High Court to Revisit Inmates’ Eligibility for Reduced Sentences

The Supreme Court agreed Friday to hear two cases to clarify whether federal sentencing law allows a prisoner’s sentence to be reduced if the guidelines for the crime’s sentencing range were lowered after they were first sentenced.

(CN) – The Supreme Court agreed Friday to hear two cases to clarify whether federal sentencing law allows a prisoner’s sentence to be reduced if the guidelines for the crime’s sentencing range were lowered after they were first sentenced.

Both cases, Koons v. U.S. and Hughes v. U.S., require a clarification of the U.S. Supreme Court’s 5-4 ruling in the 2011 decision Freeman v. U.S.

In Freeman, the court’s liberal wing, joined by Justice Anthony Kennedy, held that a defendant who enters into a plea agreement may be eligible for a sentence reduction if the sentencing guidelines are later reduced.

That ruling is complicated by Justice Sonia Sotomayor’s separate opinion concurring in the judgment, which states that a plea agreement must be expressly tied to the guidelines’ recommended range for a prisoner to later seek a sentence reduction.

In June 2014, the U.S. Sentencing Commission announced Amendment 782 to the sentencing guidelines, which reduced the offense level for specific drug offenses by two levels, to be applied retroactively.

The defendants in Koons v. U.S. were sentenced to between seven and 12 years in prison for conspiracy to manufacture and distribute meth.

They were denied a sentence reduction, however, because their initial sentences were below guidelines due to their having provided substantial assistance to the government.

Defendant Erik Hughes in Hughes v.
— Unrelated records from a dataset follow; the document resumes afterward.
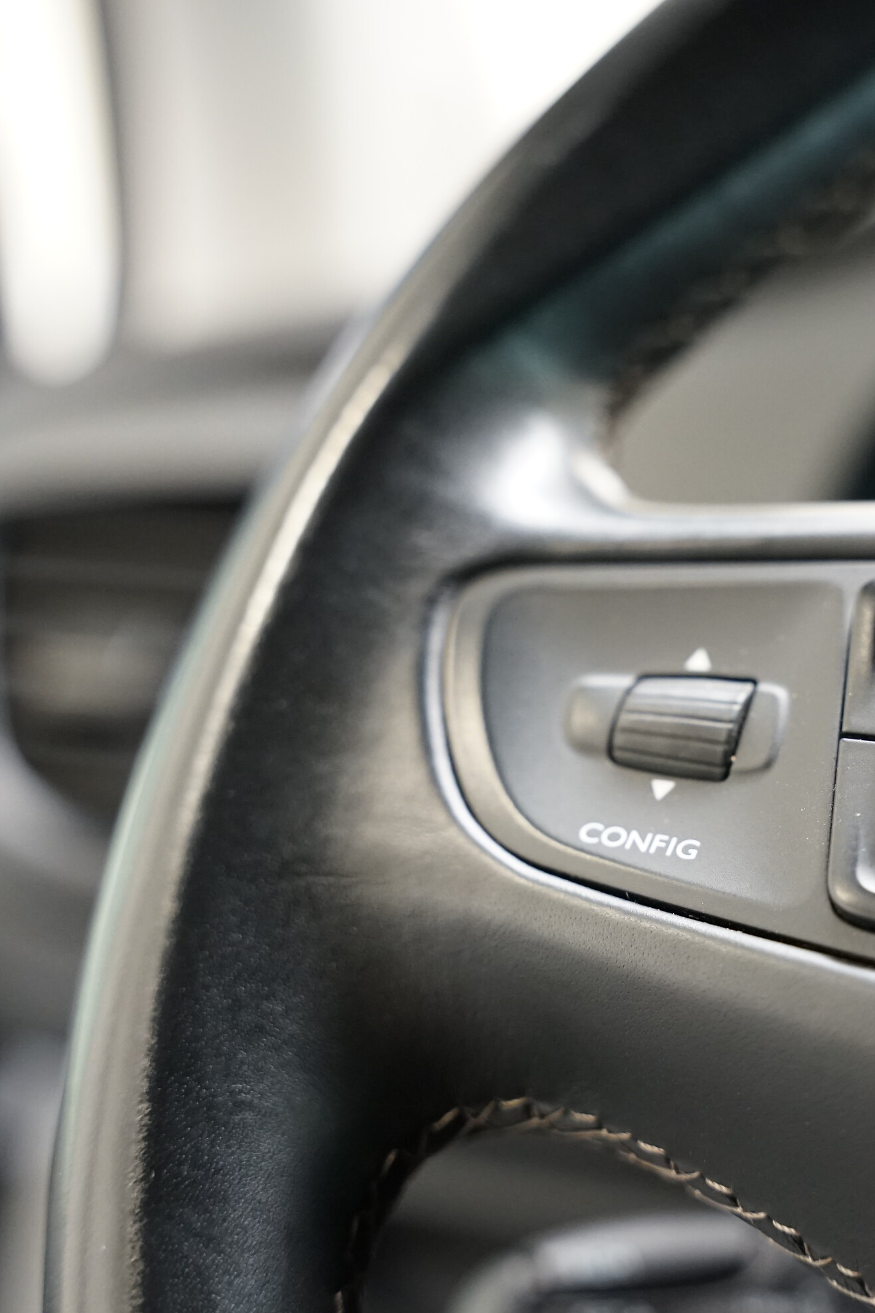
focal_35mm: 70
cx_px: 657
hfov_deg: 19.3
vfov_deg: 28.8
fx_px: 2557
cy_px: 654
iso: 2500
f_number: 2.8
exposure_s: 1/60
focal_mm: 46.1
U.S. pleaded guilty and was sentenced to 15 years in prison for conspiracy to distribute meth and being a felon in possession of a firearm.

He was denied a sentencing reduction based on a finding that his plea agreement was not tied to a sentencing guidelines range.

The Supreme Court agreed Friday to take up both cases. In Koons, it will decide whether an inmate who helped the government and was sentenced to a term below the mandatory minimum is eligible for an even lower sentence, when the Sentencing Commission retroactively reduces the sentencing guidelines range for the applicable crimes.

In Hughes, the justices will answer the question of whether a defendant who enters into a criminal plea agreement is eligible for a sentence reduction if the sentencing guidelines range is later retroactively amended.

Per its custom, the high court did not comment on its decision to hear the cases.